Sayangnya, dalam kesempatan itu, Edhy tidak banyak menjelaskan seperti apa posisi nelayan. Edhy malah menyebutkan dua wilayah di Maluku yang identik dengan penguasaan korporasi perikanan berskala global, yakni Tual dan Benjina. Edhy ingin menghidupkan kawasan perikanan itu. "Ada Benjina, dulu hanya difitnah dengan seolah-olah ada perbudakan," ujar Edhy.
Pernyataan Edhy terkait Benjina itu seperti membuyarkan semangat masyarakat menyambut LIN. Kenapa tiba-tiba Edhy menyebut Benjina dalam konteks LIN? Semangat LIN yang semula untuk pemberdayaan nelayan dikhawatirkan akan bergeser menjadi payung bagi korporasi.
Collin Leppuy, tokoh muda Maluku, yang juga warga Kepulauan Aru, menilai pernyataan Edhy terkait Benjina sangat melukai sisi kemanusiaan sebab perusahaan perikanan PT Pusaka Benjina Resources pernah terlibat perbudakan. Gara-gara itu, sejumlah negara di dunia mengecam dan menganggap perikanan Indonesia tidak humanis.
Ketua Program Studi Pemanfaatan Sumber Daya Perikanan Fakultas Perikanan dan Ilmu Kelautan Universitas Pattimura, Ambon, Ruslan Tawari berpendapat, Maluku menjadi target korporasi perikanan, dan hal itu sudah terjadi sejak dulu. Hal itu dilakukan secara senyap ataupun terang-terangan. Potensi perikanan Maluku kini sebesar 4,6 juta ton per tahun setara dengan 36,8 persen dari potensi nasional sebesar 12,5 juta ton per tahun.

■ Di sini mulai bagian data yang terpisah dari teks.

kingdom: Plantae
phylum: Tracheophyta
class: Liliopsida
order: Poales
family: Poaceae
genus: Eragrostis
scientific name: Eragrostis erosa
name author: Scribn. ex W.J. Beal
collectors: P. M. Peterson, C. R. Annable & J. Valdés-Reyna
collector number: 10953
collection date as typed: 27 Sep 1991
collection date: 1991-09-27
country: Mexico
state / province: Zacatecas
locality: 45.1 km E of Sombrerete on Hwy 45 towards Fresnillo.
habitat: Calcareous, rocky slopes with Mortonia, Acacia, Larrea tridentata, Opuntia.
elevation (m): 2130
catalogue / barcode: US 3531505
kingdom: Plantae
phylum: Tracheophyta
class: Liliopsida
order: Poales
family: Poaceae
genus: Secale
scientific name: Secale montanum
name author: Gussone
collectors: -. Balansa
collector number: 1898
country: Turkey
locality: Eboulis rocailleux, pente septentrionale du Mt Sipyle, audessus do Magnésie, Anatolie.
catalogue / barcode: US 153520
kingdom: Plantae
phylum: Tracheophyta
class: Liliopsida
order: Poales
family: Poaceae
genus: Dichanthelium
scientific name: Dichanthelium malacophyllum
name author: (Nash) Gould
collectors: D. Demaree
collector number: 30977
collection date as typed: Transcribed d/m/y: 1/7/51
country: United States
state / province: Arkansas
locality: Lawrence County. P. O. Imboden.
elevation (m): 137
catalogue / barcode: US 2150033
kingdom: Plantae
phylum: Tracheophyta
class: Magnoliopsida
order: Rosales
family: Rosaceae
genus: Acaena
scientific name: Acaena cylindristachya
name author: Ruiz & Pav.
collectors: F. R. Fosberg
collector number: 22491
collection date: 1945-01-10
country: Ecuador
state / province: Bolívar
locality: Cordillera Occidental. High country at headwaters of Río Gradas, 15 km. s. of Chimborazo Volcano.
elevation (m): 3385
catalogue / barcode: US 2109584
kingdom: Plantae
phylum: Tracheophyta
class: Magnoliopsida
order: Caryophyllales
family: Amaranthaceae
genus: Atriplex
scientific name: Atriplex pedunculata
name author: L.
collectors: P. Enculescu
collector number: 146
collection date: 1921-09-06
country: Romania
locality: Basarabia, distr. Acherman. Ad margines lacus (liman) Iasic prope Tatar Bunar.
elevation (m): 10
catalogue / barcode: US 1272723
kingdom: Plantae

Dalam catatan Kompas, sebelum 2014, negara kehilangan pendapatan hingga Rp 40 triliun per tahun akibat penangkapan ilegal, tidak terlapor, dan tidak sesuai regulasi (IUU Fishing). Selain itu, Banda Sea Agreement tahun 1968 antara Indonesia dan Jepang untuk eksploitasi tuna di Laut Banda. Laporan resmi Japan Fishery Agency periode 1970-1979 menyebutkan, tangkapan tuna nelayan Jepang di Laut Banda sebesar 40.000 ton tuna dengan nilai 20 juta dollar AS.
Pertanyaan bahwa apa yang diperoleh nelayan lokal dalam serangkaian program itu belum menemukan jawaban. LIN menambah lagi deretan program pengelolaan perikanan di Maluku. Saat ini sedang disiapkan peta jalan. Nelayan lokal, seperti Yadi, berharap mereka hendaknya menjadi subyek utama dalam program itu, bukan korporasi besar. Korporasi telah mendapatkan semuanya di perairan Maluku. Kini giliran nelayan lokal.